Open core pseudopotentials

The 4$f$-states in lanthanide elements are spin-polarized in many cases, and the majority states are located at below a few eV taken from the Fermi level. However, LDAs and GGAs cannot describe the feature of band structures for those materials. Although one way is to perform the plus U method by introducing on-site Coulomb repulsion for the 4$f$-states in such a case, OpenMX provides a simpler way that the spin-polarizaion of 4f-states is taken into account via a pseudopotential, so-called open core pseudopotential, while a few open core pseudopotentials are available in the database Ver. 2019. The open core pseudopotential of a lanthanide element is generated by assuming that the 4f-states are a part of core states, and the partial core correction charge is generated so that the radial shape resembles well the charge distribution of the 4f-states. Pseudopotentials: Nd_CA19_OC.vps and Nd_PBE19_OC.vps stored in the database Ver. 2019 were generated in this way.

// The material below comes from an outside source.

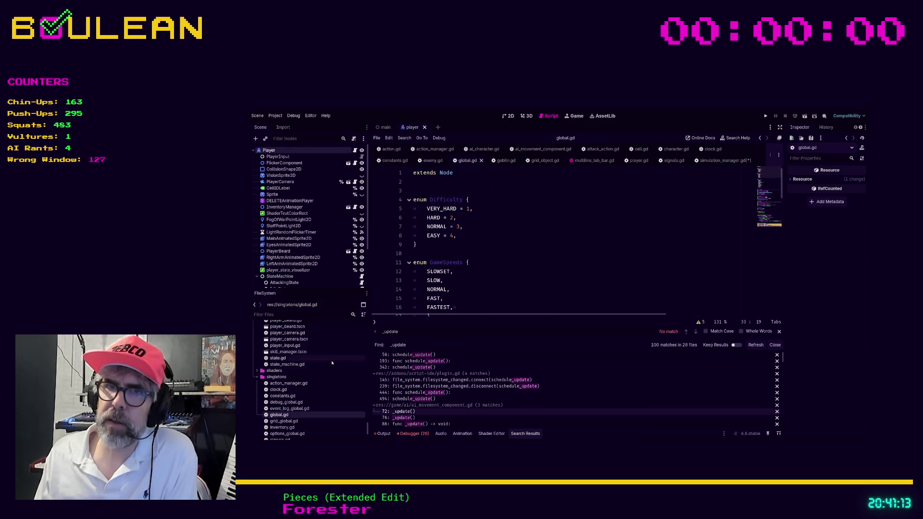
scroll(309, 394, down, 3)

Figure 4: (a) The total energy of NdCo$_5$ in the CaCu$_5$ structure as a function of lattice constant, calculated by the LDA, LDA+U (U=4 eV for 4f-states), and open core pseudopotential methods. (b) Spin magnetic moment per the formula unit of the same system as (a). The input files used for the calculations are 'NdCo5_4f.dat', 'NdCo5_4f+U.dat', and 'NdCo5_OC.dat', which can be found in the directory 'work'.

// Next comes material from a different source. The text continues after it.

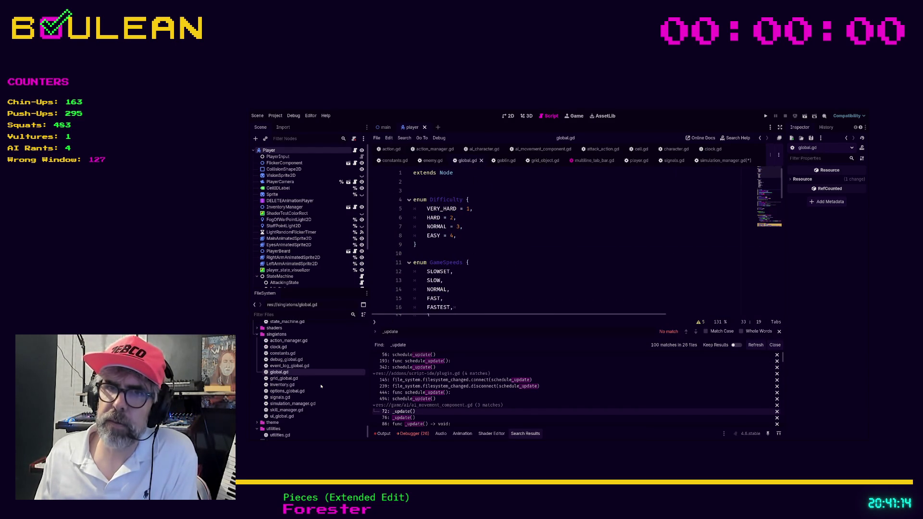
double_click(292, 403)
click(469, 260)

To illustrate how the open core pseudopotential can be used, a series of calculations for NdCo$_5$ in the CaCu$_5$ structure is shown in Fig. 4. It is found that the calculation with the open core pseudopotential qualitatively reproduces the result by the LDA+U method. When the open core pseudopotential is used by OpenMX, the partial core correction charge can be spin-polarized by the following keyword:

    Nd  1
    Co  0
The example is for the NdCo$_5$ calculation discussed above. The first column is the name of species which is defined by the keyword 'Definition.of.Atomic.Species', and the second is a flag to specify the spin direction, where '1' and '-1' mean that the partial core correction charge is fully spin-polarized upward and downward along the $z$-axis, respectively, and '0' means no spin-polarization. Using the keyword, one can control the spin direction of 4$f$ states being open core states site by site. It is also noted that the open core pseudopotential is valid if the overlap between the 4$f$-states and orbitals in the neighboring atoms is negligible, and if the occupation of the 4$f$-states is not largely different between the pseudopotential generation for an atom and the states in compounds.